*Work instructions*:
Starting from the top of the entries below and ending with the line containing "y los principios", restate every line word for word, pictures omitted.

[Saved entries]

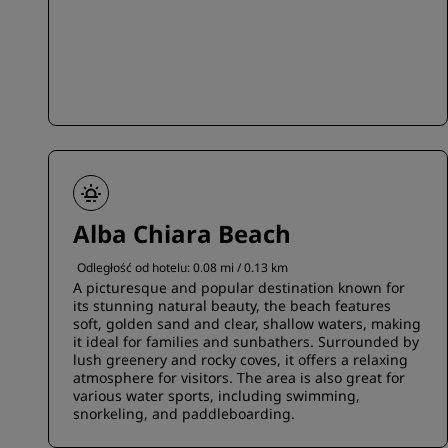
Alba Chiara Beach
Odległość od hotelu: 0.08 mi / 0.13 km
A picturesque and popular destination known for
its stunning natural beauty, the beach features
soft, golden sand and clear, shallow waters, making
it ideal for families and sunbathers. Surrounded by
lush greenery and rocky coves, it offers a relaxing
atmosphere for visitors. The area is also great for
various water sports, including swimming,
snorkeling, and paddleboarding.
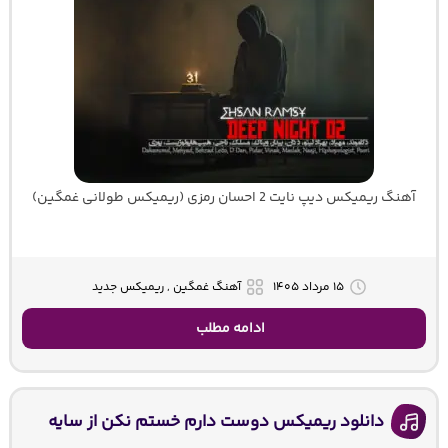
آهنگ ریمیکس دیپ نایت 2 احسان رمزی (ریمیکس طولانی غمگین)
۱۵ مرداد ۱۴۰۵
آهنگ غمگین , ریمیکس جدید
ادامه مطلب
دانلود ریمیکس دوست دارم خستم نکن از سایه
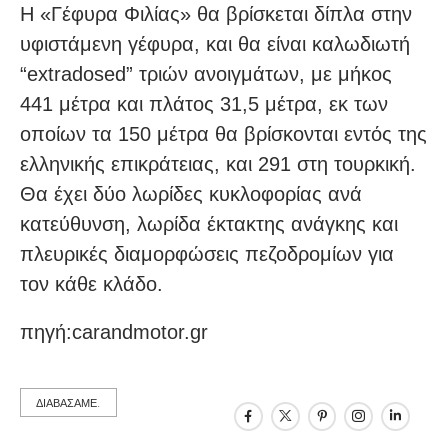
Η «Γέφυρα Φιλίας» θα βρίσκεται δίπλα στην
υφιστάμενη γέφυρα, και θα είναι καλωδιωτή
“extradosed” τριών ανοιγμάτων, με μήκος
441 μέτρα και πλάτος 31,5 μέτρα, εκ των
οποίων τα 150 μέτρα θα βρίσκονται εντός της
ελληνικής επικράτειας, και 291 στη τουρκική.
Θα έχει δύο λωρίδες κυκλοφορίας ανά
κατεύθυνση, λωρίδα έκτακτης ανάγκης και
πλευρικές διαμορφώσεις πεζοδρομίων για
τον κάθε κλάδο.
πηγή:carandmotor.gr
ΔΙΑΒΑΣΑΜΕ.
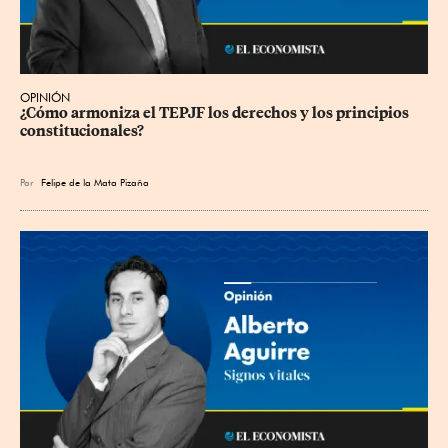
OPINIÓN
¿Cómo armoniza el TEPJF los derechos y los principios 
constitucionales?
Por
Felipe de la Mata Pizaña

*Completed exercise*:
Alba Chiara Beach
Odległość od hotelu: 0.08 mi / 0.13 km
A picturesque and popular destination known for
its stunning natural beauty, the beach features
soft, golden sand and clear, shallow waters, making
it ideal for families and sunbathers. Surrounded by
lush greenery and rocky coves, it offers a relaxing
atmosphere for visitors. The area is also great for
various water sports, including swimming,
snorkeling, and paddleboarding.
آهنگ ریمیکس دیپ نایت 2 احسان رمزی (ریمیکس طولانی غمگین)
۱۵ مرداد ۱۴۰۵
آهنگ غمگین , ریمیکس جدید
ادامه مطلب
دانلود ریمیکس دوست دارم خستم نکن از سایه
Η «Γέφυρα Φιλίας» θα βρίσκεται δίπλα στην
υφιστάμενη γέφυρα, και θα είναι καλωδιωτή
“extradosed” τριών ανοιγμάτων, με μήκος
441 μέτρα και πλάτος 31,5 μέτρα, εκ των
οποίων τα 150 μέτρα θα βρίσκονται εντός της
ελληνικής επικράτειας, και 291 στη τουρκική.
Θα έχει δύο λωρίδες κυκλοφορίας ανά
κατεύθυνση, λωρίδα έκτακτης ανάγκης και
πλευρικές διαμορφώσεις πεζοδρομίων για
τον κάθε κλάδο.
πηγή:carandmotor.gr
ΔΙΑΒΑΣΑΜΕ.
OPINIÓN
¿Cómo armoniza el TEPJF los derechos y los principios 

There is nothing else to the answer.